Task prompt. Find each line in the records below that contains the word "kevätkirje", and copy it out.

Provided material.

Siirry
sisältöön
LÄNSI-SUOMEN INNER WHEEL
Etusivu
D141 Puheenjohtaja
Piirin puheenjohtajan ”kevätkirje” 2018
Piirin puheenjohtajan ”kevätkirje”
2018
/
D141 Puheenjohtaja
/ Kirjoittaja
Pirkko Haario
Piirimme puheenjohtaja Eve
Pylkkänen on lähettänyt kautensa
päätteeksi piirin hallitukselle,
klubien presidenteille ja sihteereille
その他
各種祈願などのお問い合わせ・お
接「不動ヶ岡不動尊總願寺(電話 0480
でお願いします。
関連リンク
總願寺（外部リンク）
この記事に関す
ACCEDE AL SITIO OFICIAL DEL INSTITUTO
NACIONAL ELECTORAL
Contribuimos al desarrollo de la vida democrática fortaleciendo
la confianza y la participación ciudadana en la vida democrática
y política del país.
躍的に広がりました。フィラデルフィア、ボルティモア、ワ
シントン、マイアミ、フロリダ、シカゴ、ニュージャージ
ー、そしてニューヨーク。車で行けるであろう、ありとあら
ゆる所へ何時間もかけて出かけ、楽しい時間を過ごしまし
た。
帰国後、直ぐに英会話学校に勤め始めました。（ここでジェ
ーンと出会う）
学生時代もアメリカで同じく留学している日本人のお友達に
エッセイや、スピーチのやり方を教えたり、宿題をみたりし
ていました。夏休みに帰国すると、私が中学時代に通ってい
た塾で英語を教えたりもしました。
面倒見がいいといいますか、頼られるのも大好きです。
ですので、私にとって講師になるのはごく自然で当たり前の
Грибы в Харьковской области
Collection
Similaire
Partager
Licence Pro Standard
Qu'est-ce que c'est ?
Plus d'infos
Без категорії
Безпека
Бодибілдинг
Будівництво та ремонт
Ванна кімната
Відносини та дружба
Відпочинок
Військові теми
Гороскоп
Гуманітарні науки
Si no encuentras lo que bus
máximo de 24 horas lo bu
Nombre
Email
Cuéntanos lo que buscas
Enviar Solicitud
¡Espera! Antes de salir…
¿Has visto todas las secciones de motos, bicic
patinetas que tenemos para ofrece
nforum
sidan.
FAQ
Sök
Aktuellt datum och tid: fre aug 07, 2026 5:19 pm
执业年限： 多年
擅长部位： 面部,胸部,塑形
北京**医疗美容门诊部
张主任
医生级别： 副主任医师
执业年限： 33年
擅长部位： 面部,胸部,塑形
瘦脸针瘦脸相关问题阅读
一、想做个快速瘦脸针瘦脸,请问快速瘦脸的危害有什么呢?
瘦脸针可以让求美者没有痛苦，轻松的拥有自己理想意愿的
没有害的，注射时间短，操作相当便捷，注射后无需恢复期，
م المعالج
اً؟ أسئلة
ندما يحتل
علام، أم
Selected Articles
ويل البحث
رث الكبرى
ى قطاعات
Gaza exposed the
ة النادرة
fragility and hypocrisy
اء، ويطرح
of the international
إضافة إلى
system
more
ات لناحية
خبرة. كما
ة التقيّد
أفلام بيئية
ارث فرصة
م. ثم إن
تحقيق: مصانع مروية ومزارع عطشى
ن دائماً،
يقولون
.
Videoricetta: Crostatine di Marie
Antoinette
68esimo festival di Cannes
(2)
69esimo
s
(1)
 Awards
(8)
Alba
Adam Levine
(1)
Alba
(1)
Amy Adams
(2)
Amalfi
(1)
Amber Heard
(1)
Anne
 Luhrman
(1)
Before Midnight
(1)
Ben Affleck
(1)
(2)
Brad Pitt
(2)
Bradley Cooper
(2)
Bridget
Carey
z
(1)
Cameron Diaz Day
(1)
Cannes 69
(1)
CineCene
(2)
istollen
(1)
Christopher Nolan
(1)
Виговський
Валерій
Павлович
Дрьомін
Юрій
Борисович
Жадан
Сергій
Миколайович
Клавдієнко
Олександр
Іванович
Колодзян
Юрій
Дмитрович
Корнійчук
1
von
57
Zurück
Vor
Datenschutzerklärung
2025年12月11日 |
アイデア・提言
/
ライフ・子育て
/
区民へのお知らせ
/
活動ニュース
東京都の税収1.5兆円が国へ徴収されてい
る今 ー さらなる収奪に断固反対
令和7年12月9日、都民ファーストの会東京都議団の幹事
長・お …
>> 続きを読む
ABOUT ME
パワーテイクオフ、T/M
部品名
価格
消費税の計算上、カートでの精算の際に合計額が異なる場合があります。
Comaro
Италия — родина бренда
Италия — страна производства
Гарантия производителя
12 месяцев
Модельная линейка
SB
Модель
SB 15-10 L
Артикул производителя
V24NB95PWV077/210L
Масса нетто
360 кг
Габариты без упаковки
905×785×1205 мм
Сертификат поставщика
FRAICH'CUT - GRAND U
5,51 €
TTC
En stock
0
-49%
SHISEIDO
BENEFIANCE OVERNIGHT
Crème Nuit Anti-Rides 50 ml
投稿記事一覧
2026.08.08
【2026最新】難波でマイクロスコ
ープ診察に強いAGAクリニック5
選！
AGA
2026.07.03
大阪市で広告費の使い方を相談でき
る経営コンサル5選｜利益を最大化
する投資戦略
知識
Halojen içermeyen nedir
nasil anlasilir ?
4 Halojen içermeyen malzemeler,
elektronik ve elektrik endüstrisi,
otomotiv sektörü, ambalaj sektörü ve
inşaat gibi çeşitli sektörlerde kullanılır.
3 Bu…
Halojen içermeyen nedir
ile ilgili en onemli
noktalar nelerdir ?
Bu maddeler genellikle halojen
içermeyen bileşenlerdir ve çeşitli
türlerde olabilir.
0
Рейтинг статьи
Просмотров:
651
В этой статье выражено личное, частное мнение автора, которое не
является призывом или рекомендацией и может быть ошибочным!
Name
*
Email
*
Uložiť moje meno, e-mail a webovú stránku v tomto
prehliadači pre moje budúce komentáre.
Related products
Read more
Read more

Output.
Piirin puheenjohtajan ”kevätkirje” 2018
Piirin puheenjohtajan ”kevätkirje”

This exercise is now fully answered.